Jonathan Boaden: There's a question I'll take from Nick. Given I run one of our support functions, the finance team. And it's about given the growth of AI, what steps are Volex taking to implement AI in our own organization. And it's a good question that there's a tipping point now in terms of how these technologies have developed that it does allow you to run things in a more efficient way. And AI is just one of the avenues that we are looking at and actually using on a regular basis to become more efficient in the back office of Volex. And that's really important because as we grow revenue, if we want to look to enhance our margin position, and we need to do that through further operating leverage, which is all about running as efficiently as possible in the support functions of the organization so that the operating leverage comes through. And as well as AI that we're using cloud technology, we're using lots of applications. We're rolling out a new ERP system, which is going incredibly well and is giving access to a new feature set, and we're using more tools for greater collaboration across the business. So all of these things come together to put us in a position where we're enhancing the efficiency. I think as a final question. We had a question from Chris who says excellent results, well done. I know it's somewhat futuristic, but do you see data centers opening into space? So I didn't know whether you had -- any thoughts on that as we come to close the Q&A session. A rather left field question for the very end.
Nathaniel Philip Victor Rothschild: Well, maybe on asteroids as well in space, but it's -- no, the answer is I don't have any great insight into the thinking of Elon Musk. He is the only person who could possibly pull something like that of.
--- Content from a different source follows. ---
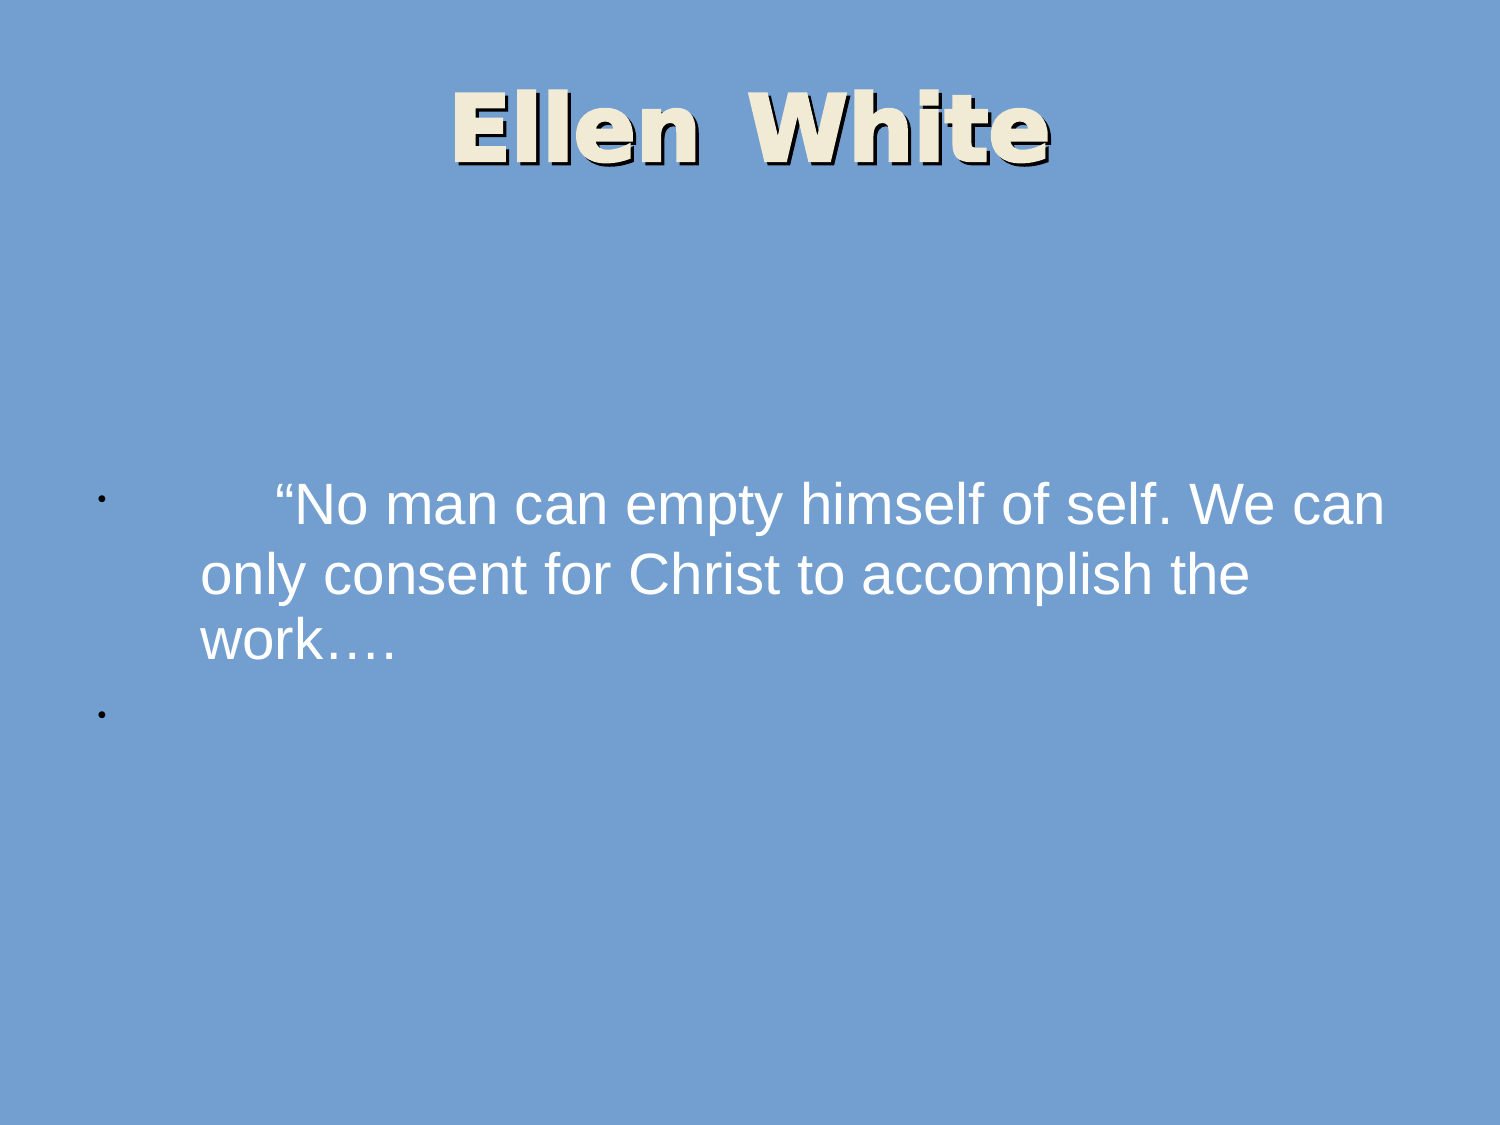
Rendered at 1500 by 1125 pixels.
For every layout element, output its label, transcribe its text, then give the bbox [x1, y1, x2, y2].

title Ellen White [75, 44, 1426, 233]
list “No man can empty himself of self. We can only consent for Christ to accomplish the work…. [75, 462, 1426, 1125]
Jonathan Boaden: Very good. Thank you.
Operator: That's great. Jon, Nat, thank you very much indeed for updating investors. And of course, if there are any further questions, Jon will give those to you post today's call. Thank you once again to you both. Nat, perhaps before I redirect those on the call to give you their feedback, which I know is particularly important to you both, perhaps I could just ask you for just a couple of closing comments.
Nathaniel Philip Victor Rothschild: Well, it's 10 years since I've been doing this, and I think it's 5 to 6 for you now, isn't it as well. So we're in the midst of the journey, and we're grateful for the support of all of the retail investors and also the Investor Meet platform, which is very important to us, and we look forward to seeing you in 6 months' time.
Operator: That's great. Jon, Nat, thanks once again for updating investors. If I please ask investors not to close this session as we'll now automatically redirect you to provide your feedback. It only take a few moments complete, but I'm sure it'll be greatly valued by the company. On behalf of the management team of Volex plc, we'd like to thank you for attending today's presentation.